This is more out of curiosity than anything else, as I'm failing to find any useful info on Google about this function (CORE::substcont)
In profiling and optimising some old, slow, XML parsing code I've found that the following regex is calling substcont 31 times for each time the line is executed, and taking a huge amount of time:
Calls: 10000 Time: 2.65s Sub calls: 320000 Time in subs: 1.15s`
$handle =~s/(>)\s*(<)/$1\n$2/g;
# spent 1.09s making 310000 calls to main::CORE:substcont, avg 4µs/call
# spent 58.8ms making 10000 calls to main::CORE:subst, avg 6µs/call
Compared to the immediately preceding line:
Calls: 10000 Time: 371ms Sub calls: 30000 Time in subs: 221ms
$handle =~s/(.*)\s*(<\?)/$1\n$2/g;
# spent 136ms making 10000 calls to main::CORE:subst, avg 14µs/call
# spent 84.6ms making 20000 calls to main::CORE:substcont, avg 4µs/call
The number of substcont calls is quite surprising, especially seeing as I would've thought that the second regex would be more expensive.
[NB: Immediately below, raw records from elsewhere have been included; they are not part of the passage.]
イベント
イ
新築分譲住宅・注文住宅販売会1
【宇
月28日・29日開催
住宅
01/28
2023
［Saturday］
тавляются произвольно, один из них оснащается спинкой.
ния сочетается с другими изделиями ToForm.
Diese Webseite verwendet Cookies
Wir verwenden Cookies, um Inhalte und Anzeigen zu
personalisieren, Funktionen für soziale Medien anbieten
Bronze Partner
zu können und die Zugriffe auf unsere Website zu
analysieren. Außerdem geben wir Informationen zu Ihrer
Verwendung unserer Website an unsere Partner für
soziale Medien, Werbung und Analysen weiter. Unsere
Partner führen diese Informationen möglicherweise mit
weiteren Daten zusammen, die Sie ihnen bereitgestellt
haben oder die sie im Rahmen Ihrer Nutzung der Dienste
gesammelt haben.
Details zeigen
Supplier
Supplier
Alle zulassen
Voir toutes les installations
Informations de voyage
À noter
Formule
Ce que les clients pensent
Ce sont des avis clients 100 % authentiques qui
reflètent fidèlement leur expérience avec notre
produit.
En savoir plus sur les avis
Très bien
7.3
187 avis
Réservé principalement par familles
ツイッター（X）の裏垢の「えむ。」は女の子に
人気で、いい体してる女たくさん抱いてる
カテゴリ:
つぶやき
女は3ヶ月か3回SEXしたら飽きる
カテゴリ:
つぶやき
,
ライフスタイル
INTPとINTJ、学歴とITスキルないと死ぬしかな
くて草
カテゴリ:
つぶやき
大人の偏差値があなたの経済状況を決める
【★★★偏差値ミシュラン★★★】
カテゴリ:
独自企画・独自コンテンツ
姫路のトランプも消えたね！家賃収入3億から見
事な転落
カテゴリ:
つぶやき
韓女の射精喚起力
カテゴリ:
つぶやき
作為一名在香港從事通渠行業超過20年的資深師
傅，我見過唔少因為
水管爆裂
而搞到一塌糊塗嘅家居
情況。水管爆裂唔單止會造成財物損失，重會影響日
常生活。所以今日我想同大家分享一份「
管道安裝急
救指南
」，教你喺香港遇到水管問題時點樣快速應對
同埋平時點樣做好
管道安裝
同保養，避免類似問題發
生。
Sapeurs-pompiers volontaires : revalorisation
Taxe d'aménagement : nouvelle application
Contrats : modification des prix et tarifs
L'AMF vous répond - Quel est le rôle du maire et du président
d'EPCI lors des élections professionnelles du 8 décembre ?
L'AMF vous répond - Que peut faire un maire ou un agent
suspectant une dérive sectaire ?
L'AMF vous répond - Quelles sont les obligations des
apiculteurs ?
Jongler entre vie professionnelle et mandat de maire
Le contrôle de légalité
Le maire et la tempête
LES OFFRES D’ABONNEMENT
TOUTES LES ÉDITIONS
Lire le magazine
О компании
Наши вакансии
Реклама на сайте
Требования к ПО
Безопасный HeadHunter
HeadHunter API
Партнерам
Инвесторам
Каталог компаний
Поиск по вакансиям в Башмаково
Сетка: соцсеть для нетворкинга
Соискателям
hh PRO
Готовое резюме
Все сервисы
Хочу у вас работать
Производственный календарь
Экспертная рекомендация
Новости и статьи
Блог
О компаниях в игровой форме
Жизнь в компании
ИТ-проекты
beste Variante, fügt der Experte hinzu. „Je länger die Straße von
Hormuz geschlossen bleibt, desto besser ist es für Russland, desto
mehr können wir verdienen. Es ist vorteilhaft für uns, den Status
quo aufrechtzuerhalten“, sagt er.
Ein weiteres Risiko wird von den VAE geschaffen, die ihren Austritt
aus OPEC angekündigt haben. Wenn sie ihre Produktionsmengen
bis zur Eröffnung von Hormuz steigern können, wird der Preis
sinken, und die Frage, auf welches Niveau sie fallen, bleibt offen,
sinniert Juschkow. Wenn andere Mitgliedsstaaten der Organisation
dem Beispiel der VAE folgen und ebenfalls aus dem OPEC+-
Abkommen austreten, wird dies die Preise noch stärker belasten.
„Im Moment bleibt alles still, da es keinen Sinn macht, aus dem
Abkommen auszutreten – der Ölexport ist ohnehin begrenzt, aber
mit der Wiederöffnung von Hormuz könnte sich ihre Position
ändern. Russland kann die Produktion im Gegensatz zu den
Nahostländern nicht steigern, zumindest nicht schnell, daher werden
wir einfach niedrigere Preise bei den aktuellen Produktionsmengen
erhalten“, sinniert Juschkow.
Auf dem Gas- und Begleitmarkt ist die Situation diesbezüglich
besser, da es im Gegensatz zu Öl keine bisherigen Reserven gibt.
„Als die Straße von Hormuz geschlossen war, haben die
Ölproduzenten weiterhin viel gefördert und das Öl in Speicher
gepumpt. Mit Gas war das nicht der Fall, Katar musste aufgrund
This is, obviously, why profiling is a Good Thing ;-)
I've subsequently changed both these line to remove the unneccessary backrefs, with dramatic results for the badly-behaving line:
Calls:10000 Time: 393ms Sub calls: 10000 Time in subs: 341ms
$handle =~s/>\s*</>\n</g;
# spent 341ms making 10000 calls to main::CORE:subst, avg 34µs/call
- So, my question is - why should the original have been making SO many calls to substcont, and what does substcont even do in the regex engine that takes so long?